The Ideal Gas Law is a fundamental principle connecting the pressure, volume, temperature, and amount of a gas in moles. It's expressed as:

• \( PV = nRT \)

Where:

• \( P \) is the pressure of the gas.
• \( V \) is the volume the gas occupies.
• \( n \) is the number of moles.
• \( R \) is the universal gas constant (0.08206 L atm / K mol).
• \( T \) is the temperature in Kelvin.

To solve for the number of moles \( n \) of cyclopropane, we rearrange the formula:

• \( n = \frac{PV}{RT} \)

Starting with conversions is crucial. Convert the temperature from Celsius to Kelvin by adding 273.15 to give us 323.15 K. Pressure should be in atm, hence 99.7 kPa becomes 0.997 atm. After substituting into the equation, we find:

• \( n = \frac{(0.997)(1.00)}{(0.08206)(323.15)} \approx 0.0376 \text{ moles} \)

This number of moles can then be combined with the mass to determine molar mass, which in turn helps find the molecular formula.

Effusion describes the process of gas particles escaping through a tiny hole. The rate at which different gases effuse can be determined by Graham's Law, which tells us:

• \( \frac{\text{Rate of gas 1}}{\text{Rate of gas 2}} = \sqrt{\frac{M_2}{M_1}} \)

Where \( M_1 \) and \( M_2 \) are the molar masses of gas 1 and gas 2, respectively. This law highlights that lighter gases effuse more quickly. For cyclopropane (molar mass \( 41.5 \text{ g/mol} \)) and methane (molar mass \( 16 \text{ g/mol} \)), the comparison becomes:

• \( \frac{\text{Rate of cyclopropane}}{\text{Rate of methane}} = \sqrt{\frac{16}{41.5}} \approx 0.623 \)

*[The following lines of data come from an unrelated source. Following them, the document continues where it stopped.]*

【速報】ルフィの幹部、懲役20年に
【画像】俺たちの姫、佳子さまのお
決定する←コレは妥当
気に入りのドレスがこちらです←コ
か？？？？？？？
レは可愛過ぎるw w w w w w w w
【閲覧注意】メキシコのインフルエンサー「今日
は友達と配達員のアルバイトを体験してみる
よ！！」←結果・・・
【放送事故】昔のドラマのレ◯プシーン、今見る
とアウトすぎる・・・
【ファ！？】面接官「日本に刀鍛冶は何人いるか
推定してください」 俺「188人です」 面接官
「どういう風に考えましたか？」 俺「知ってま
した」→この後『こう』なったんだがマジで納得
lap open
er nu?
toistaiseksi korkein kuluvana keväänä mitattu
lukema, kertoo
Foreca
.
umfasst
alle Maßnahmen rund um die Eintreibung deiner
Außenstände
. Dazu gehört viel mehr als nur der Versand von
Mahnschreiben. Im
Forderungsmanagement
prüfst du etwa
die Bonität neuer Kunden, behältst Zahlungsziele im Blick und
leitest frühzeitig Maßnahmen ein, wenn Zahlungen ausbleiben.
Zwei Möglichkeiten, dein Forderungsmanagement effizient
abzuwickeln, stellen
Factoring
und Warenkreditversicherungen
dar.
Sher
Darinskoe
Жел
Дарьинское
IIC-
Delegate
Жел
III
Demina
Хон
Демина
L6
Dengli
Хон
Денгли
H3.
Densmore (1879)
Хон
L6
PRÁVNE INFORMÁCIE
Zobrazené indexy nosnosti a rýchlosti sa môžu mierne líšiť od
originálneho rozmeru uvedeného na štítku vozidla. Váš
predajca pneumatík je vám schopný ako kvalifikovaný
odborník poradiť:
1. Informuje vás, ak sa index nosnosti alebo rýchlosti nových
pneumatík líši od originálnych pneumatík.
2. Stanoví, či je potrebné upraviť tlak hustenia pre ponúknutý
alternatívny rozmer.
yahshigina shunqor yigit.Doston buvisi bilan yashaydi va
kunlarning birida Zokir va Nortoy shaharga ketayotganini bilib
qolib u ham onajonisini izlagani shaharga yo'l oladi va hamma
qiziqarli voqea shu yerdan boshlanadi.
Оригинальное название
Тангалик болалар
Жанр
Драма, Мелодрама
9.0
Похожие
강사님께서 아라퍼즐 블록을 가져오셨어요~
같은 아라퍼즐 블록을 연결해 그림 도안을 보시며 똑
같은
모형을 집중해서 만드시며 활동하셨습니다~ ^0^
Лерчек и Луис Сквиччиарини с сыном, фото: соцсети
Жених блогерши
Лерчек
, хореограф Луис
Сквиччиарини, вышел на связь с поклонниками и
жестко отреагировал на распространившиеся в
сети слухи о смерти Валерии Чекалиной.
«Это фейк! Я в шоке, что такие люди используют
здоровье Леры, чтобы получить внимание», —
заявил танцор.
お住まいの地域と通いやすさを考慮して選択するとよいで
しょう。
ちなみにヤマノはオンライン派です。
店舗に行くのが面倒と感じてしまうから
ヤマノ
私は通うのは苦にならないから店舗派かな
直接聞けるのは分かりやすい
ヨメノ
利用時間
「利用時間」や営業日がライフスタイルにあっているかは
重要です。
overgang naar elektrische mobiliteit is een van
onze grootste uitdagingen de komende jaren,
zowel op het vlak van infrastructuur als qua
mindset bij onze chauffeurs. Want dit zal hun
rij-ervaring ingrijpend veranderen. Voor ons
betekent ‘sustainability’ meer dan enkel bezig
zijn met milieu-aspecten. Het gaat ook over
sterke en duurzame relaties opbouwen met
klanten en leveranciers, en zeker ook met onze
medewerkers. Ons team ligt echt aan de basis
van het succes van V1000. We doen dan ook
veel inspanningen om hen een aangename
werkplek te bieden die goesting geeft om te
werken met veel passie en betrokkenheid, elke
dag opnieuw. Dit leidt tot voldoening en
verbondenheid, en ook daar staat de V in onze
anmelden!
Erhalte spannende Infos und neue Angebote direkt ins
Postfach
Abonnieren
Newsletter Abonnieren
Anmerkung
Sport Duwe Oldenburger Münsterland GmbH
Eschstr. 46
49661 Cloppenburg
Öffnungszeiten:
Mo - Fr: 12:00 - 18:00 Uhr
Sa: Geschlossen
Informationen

This means that cyclopropane effuses slower than methane, due to its higher molar mass. This insight is valuable during laboratory experiments, where gas effusion rates may impact experimental results.

The empirical formula of a compound represents the simplest whole number ratio of atoms of each element in the compound. To determine it, focus on mass percentages. For cyclopropane:

• 85.7% of the mass is carbon, and 14.3% is hydrogen.
• We assume a total mass of 100 g to ease calculations.
• Compute moles: carbon \( \frac{85.7}{12.01} \approx 7.14 \) and hydrogen \( \frac{14.3}{1.008} \approx 14.2 \).

To find the ratio:

• Carbon: \( \frac{7.14}{7.14} = 1 \)
• Hydrogen: \( \frac{14.2}{7.14} \approx 2 \)

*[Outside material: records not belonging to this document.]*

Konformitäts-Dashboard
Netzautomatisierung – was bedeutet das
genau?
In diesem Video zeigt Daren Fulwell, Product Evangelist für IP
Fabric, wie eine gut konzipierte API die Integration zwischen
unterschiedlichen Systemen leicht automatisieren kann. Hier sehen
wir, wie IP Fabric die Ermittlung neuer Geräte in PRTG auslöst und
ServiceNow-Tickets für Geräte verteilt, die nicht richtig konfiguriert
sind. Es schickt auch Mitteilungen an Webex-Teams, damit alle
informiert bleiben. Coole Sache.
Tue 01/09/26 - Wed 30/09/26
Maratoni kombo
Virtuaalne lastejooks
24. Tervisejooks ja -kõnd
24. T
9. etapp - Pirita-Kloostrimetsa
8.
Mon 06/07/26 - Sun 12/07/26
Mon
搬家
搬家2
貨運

Leading to an empirical formula of \( \text{CH}_2 \). The molecular formula is often a multiple of the empirical formula. With the molar mass, calculate the multiple:

• \( \text{Molar mass of } \text{CH}_2 = 14.0 \text{ g/mol} \)
• \( \text{Molar mass of cyclopropane} = 41.5 \text{ g/mol} \)
• \( \text{Ratio} = \frac{41.5}{14.0} \approx 3 \)

Thus, multiply the empirical formula by this ratio to find the molecular formula: \( \text{C}_3\text{H}_6 \). Understanding this process is essential in chemistry as it connects molecular structure with observable properties.